Metrics for training data
 R^2 :  0.938
RMSE :  428.748

Metrics for testing data
 R^2 :  0.55
RMSE :  1114.012


#Tuning Random Forest model

In [None]:
#tuning the depth of our trees for a forest model
est_depths = [estimator.get_depth() for estimator in rf.estimators_]
d = max(est_depths)
depths = range(1, d)
scores = pd.DataFrame(index=depths, columns=['Test Score', 'Train Score'])
for depth in depths:    
   
   rf = RandomForestRegressor(max_depth=depth)
   
   rf.fit(X_train_processed, y_train)
   
   scores.loc[depth, 'Train Score'] = rf.score(X_train_processed, y_train)
   scores.loc[depth, 'Test Score'] = rf.score(X_test_processed, y_test)
   
sorted_scores = scores.sort_values(by='Test Score', ascending=False)
display(sorted_scores.head())

#tuning the number of estimators for our forest model
n_ests = [50, 100, 150, 200, 250]
scores2 = pd.DataFrame(index=n_ests, columns=['Test Score', 'Train Score'])
for n in n_ests:
   
   rf = RandomForestRegressor(max_depth=sorted_scores.index[0], n_estimators=n)
   
   rf.fit(X_train_processed, y_train)
   
   scores2.loc[n, 'Train Score'] = rf.score(X_train_processed, y_train)
   scores2.loc[n, 'Test Score'] = rf.score(X_test_processed, y_test)

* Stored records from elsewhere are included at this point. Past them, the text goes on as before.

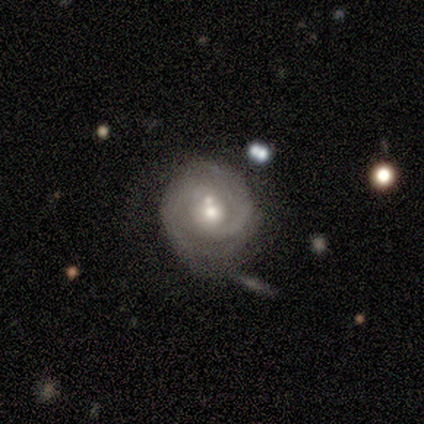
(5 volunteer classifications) A featured or disk galaxy (80%) with a weak bar (100%), 2 (75%) medium (75%) spiral arms (100%) and a moderate central bulge (50%, tied with small).

Vote fractions:
- Smooth or featured? featured or disk: 80% / smooth: 20% / star or artifact: 0%
- Edge-on disk? no: 100% / yes: 0%
- Bar? weak: 100% / strong: 0% / no: 0%
- Spiral arms? yes: 100% / no: 0%
- Spiral winding? medium: 75% / tight: 25% / loose: 0%
- Spiral arm count? 2: 75% / can't tell: 25% / 1: 0% / 3: 0% / 4: 0% / more than 4: 0%
- Bulge size? moderate: 50% (tied) / small: 50% (tied) / dominant: 0% / large: 0% / none: 0%
- Merging? none: 40% (tied) / merger: 40% (tied) / minor disturbance: 20% / major disturbance: 0%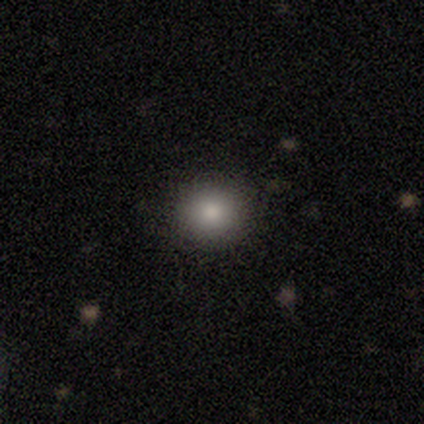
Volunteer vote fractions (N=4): Morphology: type=smooth (75%); roundness=round (100%); merging=none (100%).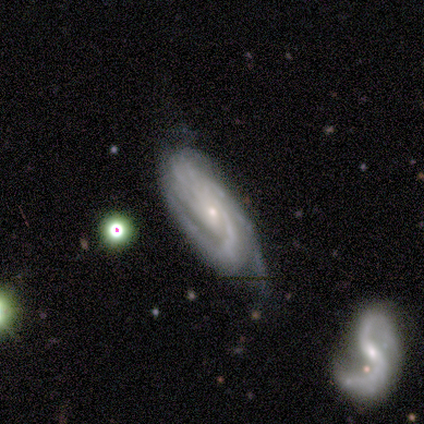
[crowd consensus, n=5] This is clearly a featured or disk galaxy (80%). It is clearly not viewed edge-on (100%). Bar: likely no (75%). Spiral arm pattern: clearly yes (100%). Spiral arm count: marginally 2 (25%, tied with 3, 4 and can't tell). Spiral winding: possibly tight (50%, tied with medium). Central bulge: clearly small (100%). Merging: clearly none (100%).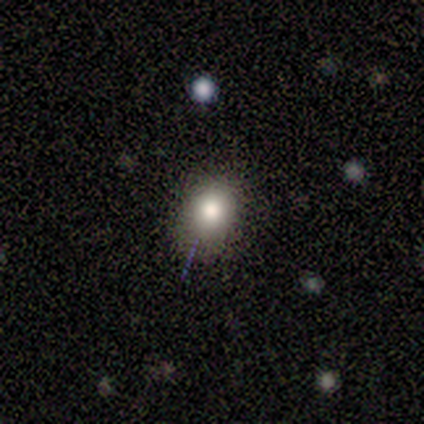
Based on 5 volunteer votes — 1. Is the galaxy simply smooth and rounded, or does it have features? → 60% smooth, 20% featured or disk, 20% star or artifact.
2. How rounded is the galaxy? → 67% in between, 33% round, 0% cigar-shaped.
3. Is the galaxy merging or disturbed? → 50% none, 25% minor disturbance, 25% major disturbance, 0% merger.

sorted_scores2 = scores2.sort_values(by='Test Score', ascending=False)
display(sorted_scores2.head())

#3) After trying different models on our data set lets determine which model we would choose to implement.

I would reccomend using a basic Regression Tree for the data set.
Out of all the models that are used above, the baic Regression Tree has the highest R^2 score. As per r^2 avaluation metric we can see the model was exaplined 59% correcltly by the dependent variable. This means the depedent variable was able to exaplined by the variance of the data with 59% based on given independant features. Using RMSE, we can predict the value of our dependent variable up to 1,055 dollars of the target value.